**SET PROBLEM:**
Retype every one of the entries below verbatim, omitting the pictures from your answer.

**SUPPLIED MATERIAL:**
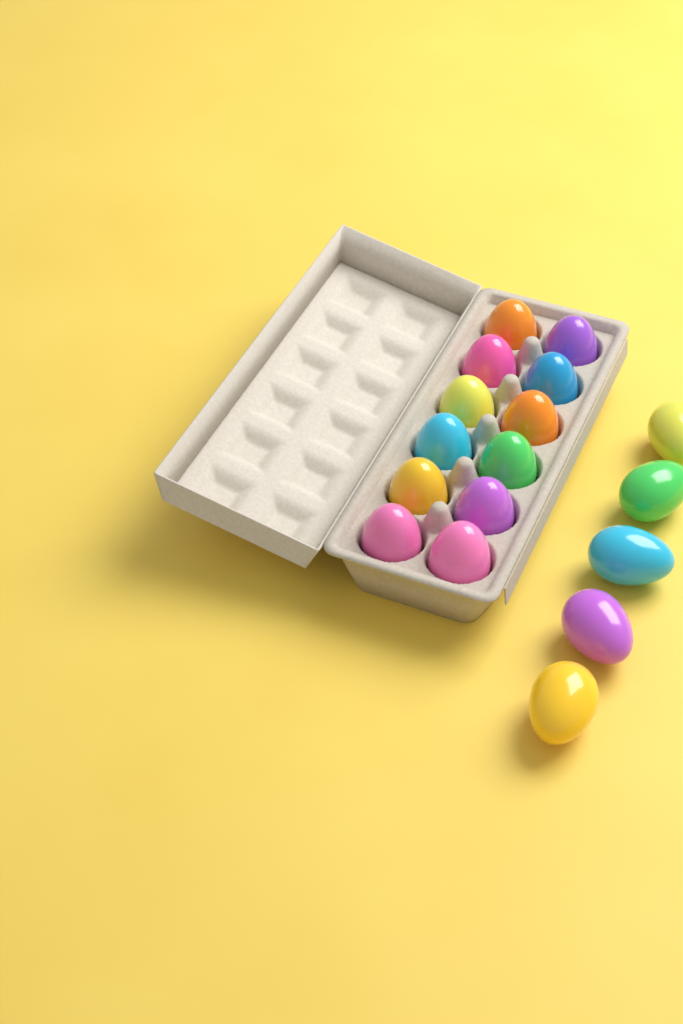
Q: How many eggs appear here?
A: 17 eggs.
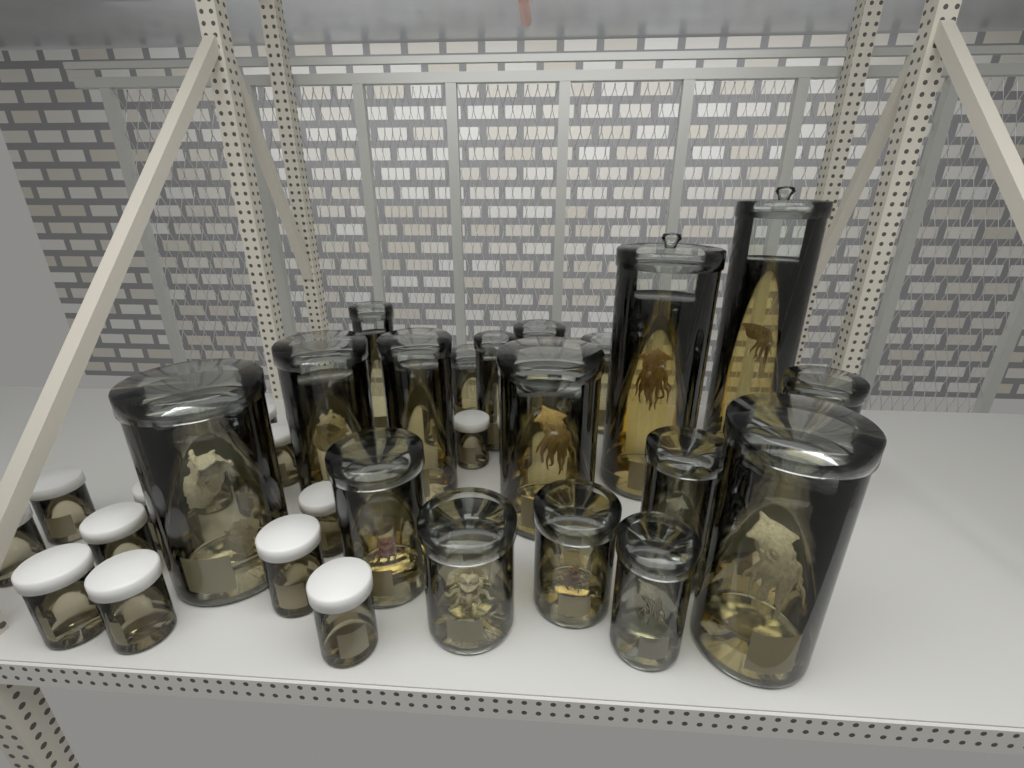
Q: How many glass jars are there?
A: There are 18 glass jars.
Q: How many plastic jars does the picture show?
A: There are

**WRITTEN ANSWER:**
Q: How many eggs appear here?
A: 17 eggs.
Q: How many glass jars are there?
A: There are 18 glass jars.
Q: How many plastic jars does the picture show?
A: There are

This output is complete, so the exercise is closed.